* _TESTO FORNITO_:
Foligno, esenzione della Tari per le famiglie in difficoltà

Chi ha già pagato la prima rata con scadenza 31 maggio verrà rimborsato. Approvata la manovra che ancheper il 2017 garantisce l'esonero per alcuni nuclei familiari

Elia Sigismondi

Centottantamila euro per venire incontro alle famiglie in difficoltà. E' quanto messo sul piatto da parte dell'amministrazione comunale folignate per l'esenzione dal pagamento della Tari 2017. Il provvedimento riguarda tutti quei nuclei familiari che hanno un reddito Isee non superiore ai 5mila euro. Il via libera alla manovra è arrivato in occasione dell'ultimo consiglio comunale. La proposta, fortemente voluta dall'assessore al bilancio Elia Sigismondi e condivisa da tutta la giunta comunale, ricalca quella già messa in atto negli scorsi anni. Nel 2016, ad esempio, sono stati 818 i beneficiari del provvedimento, per un totale di 174mila e 160 euro. “Questo strumento ha come obiettivo quello di combattere la povertà – afferma l'assessore Sigismondi -. Oltre alle altre misure adottate dall'Area servizi di cittadinanza, anche l'esenzione della Tari è un provvedimento che va incontro alle esigenze delle famiglie”. A Foligno, la seconda rata dell'imposta con scadenza 31 ottobre è stata sospesa, mentre alcune famiglie con Isee inferiore ai 5mila euro avevano già provveduto a pagare la prima rata scaduta il 31 maggio. E' per questo che i nuclei familiari che rientrano nell'esenzione, potranno fare richiesta di rimborso. Tutto ciò, perché la manovra dell'amministrazione comunale non era rientrata all'interno del bilancio, ma è stata adottata solamente con un assestamento. “Capisco che ora potrebbero nascere dei disagi per chi ha già pagato – commenta ancora Sigismondi –, ma non potevamo fare altrimenti. Siamo contenti di aver potuto mantenere la promessa, ovvero fare di tutto per non far pagare l'imposta alle fasce deboli. Foligno – conclude l'assessore – conferma così di avere dei tributi con aliquote più basse rispetto alle altre città di medie o grandi dimensioni della nostra regione”.

* _DATI ARCHIVIATI_:
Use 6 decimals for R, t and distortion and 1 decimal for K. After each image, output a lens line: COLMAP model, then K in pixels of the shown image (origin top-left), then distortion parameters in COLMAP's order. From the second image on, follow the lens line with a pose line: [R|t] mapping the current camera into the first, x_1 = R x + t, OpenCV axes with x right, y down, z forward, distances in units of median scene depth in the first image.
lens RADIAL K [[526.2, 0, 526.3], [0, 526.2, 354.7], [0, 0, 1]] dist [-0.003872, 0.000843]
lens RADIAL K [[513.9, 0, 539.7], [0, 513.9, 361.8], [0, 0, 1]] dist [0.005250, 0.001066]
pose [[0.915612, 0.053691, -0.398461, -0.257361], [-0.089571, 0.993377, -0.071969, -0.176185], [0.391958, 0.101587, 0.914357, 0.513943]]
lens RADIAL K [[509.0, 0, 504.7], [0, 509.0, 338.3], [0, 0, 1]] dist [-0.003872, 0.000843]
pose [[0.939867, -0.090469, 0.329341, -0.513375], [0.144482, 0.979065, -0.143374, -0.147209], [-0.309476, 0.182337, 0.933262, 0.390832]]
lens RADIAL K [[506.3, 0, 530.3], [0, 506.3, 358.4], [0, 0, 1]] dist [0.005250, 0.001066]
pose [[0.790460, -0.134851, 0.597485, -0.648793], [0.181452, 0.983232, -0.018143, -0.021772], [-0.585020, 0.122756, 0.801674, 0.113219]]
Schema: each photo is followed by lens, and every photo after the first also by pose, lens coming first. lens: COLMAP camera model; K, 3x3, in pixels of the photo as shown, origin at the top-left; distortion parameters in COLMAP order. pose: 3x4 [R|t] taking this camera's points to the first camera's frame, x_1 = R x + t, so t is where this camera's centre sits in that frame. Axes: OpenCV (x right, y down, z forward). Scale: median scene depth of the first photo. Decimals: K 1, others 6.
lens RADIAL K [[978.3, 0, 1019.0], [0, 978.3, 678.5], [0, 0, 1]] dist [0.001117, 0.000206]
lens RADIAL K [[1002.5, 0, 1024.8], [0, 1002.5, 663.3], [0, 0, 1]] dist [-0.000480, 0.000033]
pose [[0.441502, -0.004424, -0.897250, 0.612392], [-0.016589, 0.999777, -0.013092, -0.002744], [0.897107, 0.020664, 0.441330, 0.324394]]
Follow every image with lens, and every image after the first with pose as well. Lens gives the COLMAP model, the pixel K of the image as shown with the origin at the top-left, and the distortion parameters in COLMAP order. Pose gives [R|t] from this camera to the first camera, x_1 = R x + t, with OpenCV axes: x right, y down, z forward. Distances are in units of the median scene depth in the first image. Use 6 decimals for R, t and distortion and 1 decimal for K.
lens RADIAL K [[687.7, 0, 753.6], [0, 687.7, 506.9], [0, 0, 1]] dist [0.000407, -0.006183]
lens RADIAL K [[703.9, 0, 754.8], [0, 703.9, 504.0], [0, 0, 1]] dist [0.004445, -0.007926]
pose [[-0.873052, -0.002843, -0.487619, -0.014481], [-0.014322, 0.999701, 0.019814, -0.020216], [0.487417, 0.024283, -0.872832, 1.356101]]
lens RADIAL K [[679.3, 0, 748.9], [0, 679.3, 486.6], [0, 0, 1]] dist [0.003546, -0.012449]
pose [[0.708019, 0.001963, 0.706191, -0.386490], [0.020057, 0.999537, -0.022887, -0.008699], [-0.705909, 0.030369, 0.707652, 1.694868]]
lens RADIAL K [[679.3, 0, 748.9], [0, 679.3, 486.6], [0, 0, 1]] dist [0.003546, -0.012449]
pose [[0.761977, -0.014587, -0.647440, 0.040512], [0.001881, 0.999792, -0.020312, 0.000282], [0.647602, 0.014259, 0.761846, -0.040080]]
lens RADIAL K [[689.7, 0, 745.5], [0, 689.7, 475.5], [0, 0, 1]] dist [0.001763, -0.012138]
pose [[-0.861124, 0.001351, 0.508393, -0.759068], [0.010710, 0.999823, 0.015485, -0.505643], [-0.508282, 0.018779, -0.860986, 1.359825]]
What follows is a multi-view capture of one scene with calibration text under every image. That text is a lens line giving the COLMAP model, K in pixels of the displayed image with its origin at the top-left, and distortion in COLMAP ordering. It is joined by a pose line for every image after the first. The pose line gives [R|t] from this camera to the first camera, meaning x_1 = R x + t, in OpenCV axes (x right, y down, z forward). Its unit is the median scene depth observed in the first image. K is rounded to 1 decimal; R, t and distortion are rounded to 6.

* _DESCRIZIONE DEL PROBLEMA_:
Rispondi alle domande basandoti sul testo fornito.
1. Quale reddito Isee massimo permette alle famiglie di ottenere l'esenzione dalla Tari 2017?
2. Quanti sono stati i beneficiari del provvedimento nel 2016?
3. Quale rata dell'imposta è stata sospesa a Foligno e con quale scadenza?
Per rispondere serve soltanto il testo fornito.

* _AREA DI RISPOSTA_:
1. Un reddito Isee non superiore ai 5mila euro.
2. 818 beneficiari.
3. La seconda rata, con scadenza 31 ottobre.